Give as a Markdown table, with the columns "Row" and "Entry", the lines of the records that begin with the line containing "scientific name: Lolium perenne" and continue through the final line of the records, one line per row and blank lines omitted.

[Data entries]
+ + + + + + +

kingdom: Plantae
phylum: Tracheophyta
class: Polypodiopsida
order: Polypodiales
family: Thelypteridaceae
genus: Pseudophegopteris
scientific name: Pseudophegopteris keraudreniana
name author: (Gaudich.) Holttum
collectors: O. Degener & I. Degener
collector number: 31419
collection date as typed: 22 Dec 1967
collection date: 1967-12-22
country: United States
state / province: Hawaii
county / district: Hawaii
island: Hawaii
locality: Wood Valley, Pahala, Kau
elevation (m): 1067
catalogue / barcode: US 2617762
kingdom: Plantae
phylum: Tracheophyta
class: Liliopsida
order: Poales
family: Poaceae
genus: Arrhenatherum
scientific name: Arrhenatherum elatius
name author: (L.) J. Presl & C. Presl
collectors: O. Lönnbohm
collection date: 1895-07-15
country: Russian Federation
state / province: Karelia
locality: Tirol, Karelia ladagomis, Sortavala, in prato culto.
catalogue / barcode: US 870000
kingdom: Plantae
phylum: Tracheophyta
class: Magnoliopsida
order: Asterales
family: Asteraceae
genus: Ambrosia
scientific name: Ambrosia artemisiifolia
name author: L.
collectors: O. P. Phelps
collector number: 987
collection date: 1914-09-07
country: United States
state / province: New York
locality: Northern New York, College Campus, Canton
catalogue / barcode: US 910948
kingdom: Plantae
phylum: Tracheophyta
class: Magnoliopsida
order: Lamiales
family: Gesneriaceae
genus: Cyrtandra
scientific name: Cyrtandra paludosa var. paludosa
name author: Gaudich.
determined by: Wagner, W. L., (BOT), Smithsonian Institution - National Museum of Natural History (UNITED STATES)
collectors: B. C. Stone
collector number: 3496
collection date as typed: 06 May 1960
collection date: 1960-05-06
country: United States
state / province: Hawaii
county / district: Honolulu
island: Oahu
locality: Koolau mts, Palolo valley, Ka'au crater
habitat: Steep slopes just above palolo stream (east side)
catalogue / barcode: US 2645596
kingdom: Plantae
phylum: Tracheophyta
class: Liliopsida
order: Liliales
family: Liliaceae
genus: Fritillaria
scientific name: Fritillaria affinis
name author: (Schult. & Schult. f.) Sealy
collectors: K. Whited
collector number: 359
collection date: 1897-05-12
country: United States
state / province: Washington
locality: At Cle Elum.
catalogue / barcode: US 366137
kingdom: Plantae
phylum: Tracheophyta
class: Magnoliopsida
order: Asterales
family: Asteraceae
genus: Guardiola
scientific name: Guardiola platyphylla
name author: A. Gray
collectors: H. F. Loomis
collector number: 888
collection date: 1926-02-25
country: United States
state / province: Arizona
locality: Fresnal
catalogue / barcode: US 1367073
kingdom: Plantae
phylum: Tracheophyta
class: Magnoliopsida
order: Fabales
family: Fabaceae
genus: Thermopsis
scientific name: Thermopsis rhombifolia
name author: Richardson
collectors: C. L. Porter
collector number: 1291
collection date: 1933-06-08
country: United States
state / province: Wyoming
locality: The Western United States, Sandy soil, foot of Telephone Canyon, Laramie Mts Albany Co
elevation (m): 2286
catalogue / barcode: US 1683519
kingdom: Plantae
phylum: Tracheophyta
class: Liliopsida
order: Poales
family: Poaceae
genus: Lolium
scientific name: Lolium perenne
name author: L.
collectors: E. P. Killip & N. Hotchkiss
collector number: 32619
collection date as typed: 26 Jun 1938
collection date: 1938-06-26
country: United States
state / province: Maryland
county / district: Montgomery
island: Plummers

+ + + + + + +

Solution to the problem =>
| Row | Entry |
|---|---|
| 1 | scientific name: Lolium perenne |
| 2 | name author: L. |
| 3 | collectors: E. P. Killip & N. Hotchkiss |
| 4 | collector number: 32619 |
| 5 | collection date as typed: 26 Jun 1938 |
| 6 | collection date: 1938-06-26 |
| 7 | country: United States |
| 8 | state / province: Maryland |
| 9 | county / district: Montgomery |
| 10 | island: Plummers |